WANDERING THE TWISTING STREETS and lanes of Athens, it isn’t difficult for the modern visitor — even while dodging buses — to get a sense of what so enthralled nobleman and Romantic poet Lord Byron about this singular destination, nor why it’s an ideal romantic destination with your favorite cotraveler. Views of the Acropolis floating in sunshine and moonlight above the city and long days spent among the crumbling columns and temples inspired Byron to pen a wealth of love poems and works exploring the concept of beauty.
In some cities, you have to look below the surface clutter to get a true sense of the essence. In Athens, it’s necessary to keep your gaze focused — like Byron’s — upward, pointed at the Acropolis, positioned like a crown on the head of a seething, wild metropolis. The collection of spaces that make up the Acropolis complex includes the Theatre of Dionysus, multiple sanctuaries and dreamy temples such as the Altar of Athena in the Temple of Athena Nike.
Architecturally interrupted by raids, wars, invasions and periodic indifference, the Temple of Zeus at the center of Athens was built in episodic stages, taking more than 600 years to complete. Today, 16 columns remain, though one lies supine upon the ground, having long ago given up its struggle with either gravity or fate.
Until 2003 the city sidewalks were paved with marble. Most have been replaced with surfaces less slippery during rainy days, while other restoration projects include select areas of the Acropolis, including the columns of the Parthenon and the Temple of Athena Nike.
The Acropolis Museum makes an ideal place to get your bearings through an overview of the site and its various structures while viewing an impressive multitude of artifacts uncovered during excavations and restorations. Constructed above an excavation point, sections of the floor are transparent, providing both a view and context. The permanent exhibition includes the Archaic Acropolis Gallery, where stunning marble sculptures of figures and horses rise from stone plinths and pedestals.

### Required work
- a) In the Athens travel article, how long did the Temple of Zeus take to complete?
- b) From the Athens travel article, quote the stretch from "In some cities, you" through "gravity or fate.".
- c) Extend the Athens travel article with a few more sentences that pick up after its final line.
The entries after this point are not needed here.

### Data provided
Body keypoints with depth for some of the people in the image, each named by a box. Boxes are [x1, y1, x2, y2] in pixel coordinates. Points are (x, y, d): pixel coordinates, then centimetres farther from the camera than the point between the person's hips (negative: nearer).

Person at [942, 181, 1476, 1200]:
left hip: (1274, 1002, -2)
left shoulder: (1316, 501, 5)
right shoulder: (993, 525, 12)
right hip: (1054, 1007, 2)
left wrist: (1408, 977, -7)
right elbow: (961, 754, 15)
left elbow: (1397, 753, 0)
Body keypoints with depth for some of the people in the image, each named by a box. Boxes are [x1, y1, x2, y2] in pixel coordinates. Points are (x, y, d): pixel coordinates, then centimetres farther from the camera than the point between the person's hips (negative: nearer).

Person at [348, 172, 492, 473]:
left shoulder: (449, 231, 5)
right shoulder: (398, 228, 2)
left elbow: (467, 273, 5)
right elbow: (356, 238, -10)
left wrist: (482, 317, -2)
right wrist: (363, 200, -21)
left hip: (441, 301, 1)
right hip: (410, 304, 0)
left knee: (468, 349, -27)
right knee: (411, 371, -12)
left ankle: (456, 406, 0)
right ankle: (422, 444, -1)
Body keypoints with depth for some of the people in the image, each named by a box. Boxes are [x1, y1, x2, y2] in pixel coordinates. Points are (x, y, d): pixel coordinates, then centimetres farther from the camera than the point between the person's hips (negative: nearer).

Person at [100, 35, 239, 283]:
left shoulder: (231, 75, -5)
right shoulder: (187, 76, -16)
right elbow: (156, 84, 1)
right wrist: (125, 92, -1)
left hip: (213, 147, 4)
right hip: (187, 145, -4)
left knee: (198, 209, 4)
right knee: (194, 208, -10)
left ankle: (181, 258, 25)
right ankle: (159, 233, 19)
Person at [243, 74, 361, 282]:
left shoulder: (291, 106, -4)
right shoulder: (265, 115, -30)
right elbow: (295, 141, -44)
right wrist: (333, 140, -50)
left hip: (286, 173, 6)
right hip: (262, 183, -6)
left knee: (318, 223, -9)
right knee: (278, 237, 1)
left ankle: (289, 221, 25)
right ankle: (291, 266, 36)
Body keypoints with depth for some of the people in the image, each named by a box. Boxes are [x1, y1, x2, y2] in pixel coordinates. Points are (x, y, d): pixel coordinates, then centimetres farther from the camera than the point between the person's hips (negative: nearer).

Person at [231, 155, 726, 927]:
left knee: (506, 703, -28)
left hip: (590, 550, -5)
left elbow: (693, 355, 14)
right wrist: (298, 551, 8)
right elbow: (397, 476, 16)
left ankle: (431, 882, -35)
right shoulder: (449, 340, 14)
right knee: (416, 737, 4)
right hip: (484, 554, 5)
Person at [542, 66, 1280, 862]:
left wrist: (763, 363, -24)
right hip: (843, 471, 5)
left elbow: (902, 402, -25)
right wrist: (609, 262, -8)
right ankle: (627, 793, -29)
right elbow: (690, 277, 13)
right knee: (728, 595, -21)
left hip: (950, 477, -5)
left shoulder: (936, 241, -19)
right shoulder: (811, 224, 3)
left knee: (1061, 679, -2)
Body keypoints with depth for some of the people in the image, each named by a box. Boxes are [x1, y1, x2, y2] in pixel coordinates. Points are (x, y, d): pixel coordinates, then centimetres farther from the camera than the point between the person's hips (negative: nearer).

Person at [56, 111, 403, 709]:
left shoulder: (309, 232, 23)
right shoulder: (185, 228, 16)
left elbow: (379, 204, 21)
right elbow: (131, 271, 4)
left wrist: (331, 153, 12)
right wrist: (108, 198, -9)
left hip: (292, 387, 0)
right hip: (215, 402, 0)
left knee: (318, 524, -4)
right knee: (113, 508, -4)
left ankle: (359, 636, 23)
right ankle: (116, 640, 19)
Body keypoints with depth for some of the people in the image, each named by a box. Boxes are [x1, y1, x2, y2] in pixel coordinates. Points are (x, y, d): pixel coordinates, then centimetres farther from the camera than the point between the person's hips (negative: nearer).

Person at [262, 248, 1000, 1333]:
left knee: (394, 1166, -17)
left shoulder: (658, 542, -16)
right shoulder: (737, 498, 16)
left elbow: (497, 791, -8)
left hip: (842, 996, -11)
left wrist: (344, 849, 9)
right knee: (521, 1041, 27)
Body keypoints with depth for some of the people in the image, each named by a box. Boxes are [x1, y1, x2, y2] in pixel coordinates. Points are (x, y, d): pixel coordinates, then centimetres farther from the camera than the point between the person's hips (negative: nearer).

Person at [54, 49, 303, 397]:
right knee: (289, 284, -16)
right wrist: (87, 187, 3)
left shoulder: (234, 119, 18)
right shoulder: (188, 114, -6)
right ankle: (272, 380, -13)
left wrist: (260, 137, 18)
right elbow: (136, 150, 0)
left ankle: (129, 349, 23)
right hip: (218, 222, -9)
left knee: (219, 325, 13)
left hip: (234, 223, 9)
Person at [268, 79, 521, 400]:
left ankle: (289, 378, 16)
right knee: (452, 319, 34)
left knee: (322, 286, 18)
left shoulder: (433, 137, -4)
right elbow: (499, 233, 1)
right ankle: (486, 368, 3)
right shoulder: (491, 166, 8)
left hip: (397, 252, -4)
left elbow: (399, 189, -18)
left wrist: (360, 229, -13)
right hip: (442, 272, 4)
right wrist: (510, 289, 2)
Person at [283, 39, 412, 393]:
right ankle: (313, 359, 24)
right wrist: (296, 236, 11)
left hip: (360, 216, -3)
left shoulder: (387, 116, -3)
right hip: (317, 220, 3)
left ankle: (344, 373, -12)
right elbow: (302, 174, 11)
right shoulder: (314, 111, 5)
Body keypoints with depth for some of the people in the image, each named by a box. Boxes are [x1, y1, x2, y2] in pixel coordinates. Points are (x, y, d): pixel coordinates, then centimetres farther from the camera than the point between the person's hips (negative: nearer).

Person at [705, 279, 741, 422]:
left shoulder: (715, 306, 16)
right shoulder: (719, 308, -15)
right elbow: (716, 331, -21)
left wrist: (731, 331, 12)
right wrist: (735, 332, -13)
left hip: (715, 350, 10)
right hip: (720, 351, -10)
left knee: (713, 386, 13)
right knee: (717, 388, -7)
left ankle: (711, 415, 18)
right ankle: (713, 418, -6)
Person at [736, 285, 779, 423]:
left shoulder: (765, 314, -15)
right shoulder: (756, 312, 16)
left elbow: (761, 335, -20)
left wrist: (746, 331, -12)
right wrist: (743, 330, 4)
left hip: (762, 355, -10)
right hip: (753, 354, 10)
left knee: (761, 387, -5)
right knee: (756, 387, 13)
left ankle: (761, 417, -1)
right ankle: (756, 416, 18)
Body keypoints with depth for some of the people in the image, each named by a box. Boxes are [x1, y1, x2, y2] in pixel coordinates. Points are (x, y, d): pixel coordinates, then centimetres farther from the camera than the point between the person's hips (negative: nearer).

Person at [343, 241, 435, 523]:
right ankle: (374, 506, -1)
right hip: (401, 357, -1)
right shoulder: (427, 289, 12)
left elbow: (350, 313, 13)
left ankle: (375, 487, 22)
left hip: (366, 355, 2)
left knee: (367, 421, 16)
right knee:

### Answers for the tasks
- a) It took more than 600 years to complete.

- b)
In some cities, you have to look below the surface clutter to get a true sense of the essence. In Athens, it’s necessary to keep your gaze focused — like Byron’s — upward, pointed at the Acropolis, positioned like a crown on the head of a seething, wild metropolis. The collection of spaces that make up the Acropolis complex includes the Theatre of Dionysus, multiple sanctuaries and dreamy temples such as the Altar of Athena in the Temple of Athena Nike.
Architecturally interrupted by raids, wars, invasions and periodic indifference, the Temple of Zeus at the center of Athens was built in episodic stages, taking more than 600 years to complete. Today, 16 columns remain, though one lies supine upon the ground, having long ago given up its struggle with either gravity or fate.

- c)
In the third-floor Parthenon Gallery, the local politics of ancient Greece are explained, as are the financial details concerning the building of the statue of Athena Parthenos and the construction of the Parthenon itself. Another gallery is devoted to the massive Propylaia, which served as the entrance to the Acropolis, along with the temple of Athena Nike and the Erechtheion, which acted as a multipurpose temple to Athena and assorted other heroes, goddesses and gods. Easily identifiable by the female figures that serve as columns holding up the roof, the Erechtheion is surrounded by legends. It’s said to be erected upon the site where a battle took place between the god Poseidon and the goddess Athena, fighting over which of them had the right to name the city.
There’s more than just the once-lofty citadel to see, of course. Too often overlooked, the Benaki Museum has a staggering collection of art divided into exhibitions focused on Byzantine, Chinese, Islamic, Coptic and pre-Columbian art. There’s also an extensive library and fascinating displays that include toys and games. The collection of prehistoric, ancient Greek and Roman art offers displays of statuary, jewelry and lovely friezes.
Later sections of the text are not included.